Whichever way the mistral wind blows on Sunday when Steven Spielberg’s jury hands out its awards, it’s fair to say that for critics, the Competition has been divisive. While a number of films received huzzahs in the Palais, several were met with mixed reactions. Among the best received were the Coen brothers’ Inside Llewyn Davis, Steven Soderbergh’s Behind The Candelabra, Paolo Sorrentino’s The Great Beauty, Hirokazu Kore-Eda’s Like Father Like Son, and Abdellatif Kechiche’s Blue Is The Warmest Color. Among the not so hot were Nicolas Winding Refn’s Only God Forgives and Takashi Miike’s Shield Of Straw, both of which were subject to boos during press screenings. And, yet, each has its supporters.
Only God Forgives had something to live up to. Winding Refn and star Ryan Gosling were the darlings of Cannes two years ago when the former won the directing prize for Drive. But God Forgives‘ violence and extreme exercise in style were a turn-off for many. Still, The Guardian gave it five stars. One veteran critic adds that supporters also “tend to be French and genre specialists.” Libération calls Gosling, “The greatest actor of all time in the galaxy of the world.” Shield Of Straw, from the prolific and iconic Japanese director Miike was booed, “not because it’s totally awful, but because it really didn’t belong in Competition,” I’m told. But The Japan Times says it’s the type of film that’s “beloved by the local industry.” Warner Bros. recently released in Japan for about $12M in the first three weeks.
Other divisive titles include A Castle In Italy, the sole Competition film directed by a woman. Some see the semi-autobiographical story as too bourgeois, but France’s Première finds it transcends helmer Valeria Bruni-Tedeschi’s previous work. Many agree James Gray’s The Immigrant boasts a strong performance from Marion Cotillard as a Polish immigrant in early 20th century New York. But terms tossed around about the film alternately include “extraordinary,” “unengaging,” “sublime,” “lame,” and “superbly directed.”
Whether a film’s future career depends on its reception here is debatable, some say. Amat Escalante’s Heli scored low on critics’ lists, but still closed deals. Sales agent Fiorella Moretti tells me divided reviews didn’t much change her ability to sell the film. She allows that U.S., UK and Latin American (especially Argentinian) distributors rely on reviews, “but it’s not the last word.” Given the homefield advantage, a film’s French career can be tarnished if the local press doesn’t like it. (A distributor says the same goes for the Venice Film Festival where a bad reaction from the Italian press does no favors to a film’s prospects in Italy.) Still, if a film is not scheduled for release immediately following a festival, the reaction can blow over and the marketing can be tweaked.
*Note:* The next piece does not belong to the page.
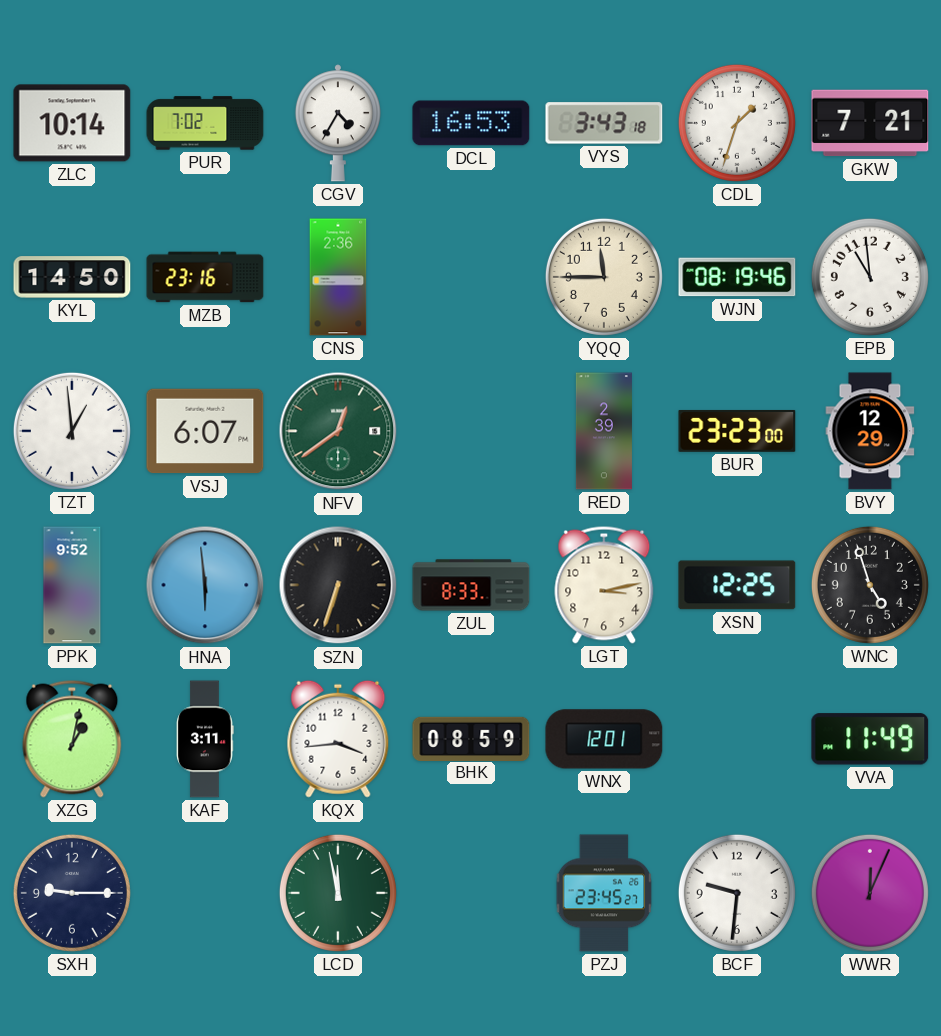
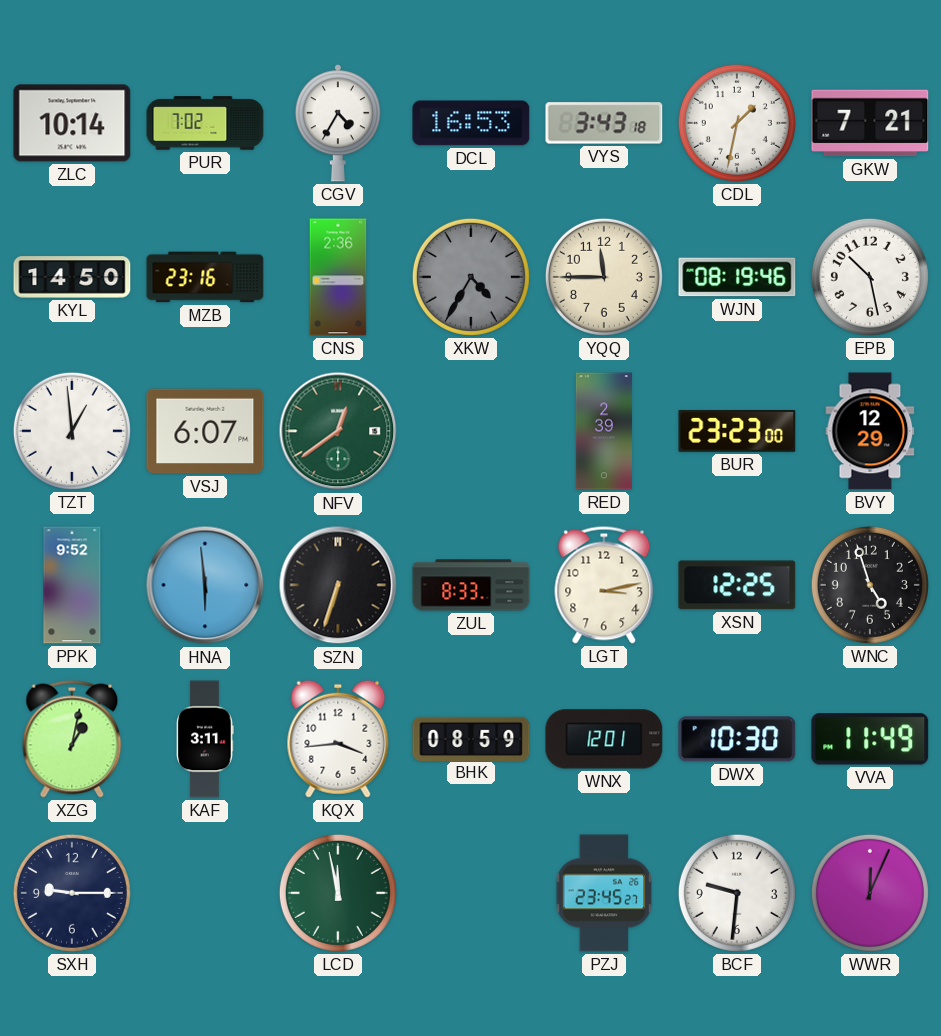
CDL: 1:33 -> 1:32
XKW: none -> 4:35
EPB: 10:59 -> 10:28
DWX: none -> 10:30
If a film needs reviews to help push it, then positive critiques “can bring a smaller movie into the limelight,” an offshore sales agent says. If films are mainstream, they can sometimes get past negative critical reaction. Conversely, even good reviews at Cannes can’t guarantee success at the box office. Last year’s Brad Pitt-starrer Killing Them Softly debuted in Competition to largely positive notices but only made about $15M in the U.S. and another $22M foreign.
Speaking of box office, France’s Relax News pulled together some interesting figures on what Palme d’Or winners have done in receipts over the past 25 years. According to the research, Michael Moore’s controversial 2004 documentary Fahrenheit 9/11 is the top scoring victor with about $220M in receipts, followed by 1995’s Pulp Fiction with $214M. Roman Polanski’s The Pianist rounds out the top three with $120M. His Venus In Fur screens here in Competition today.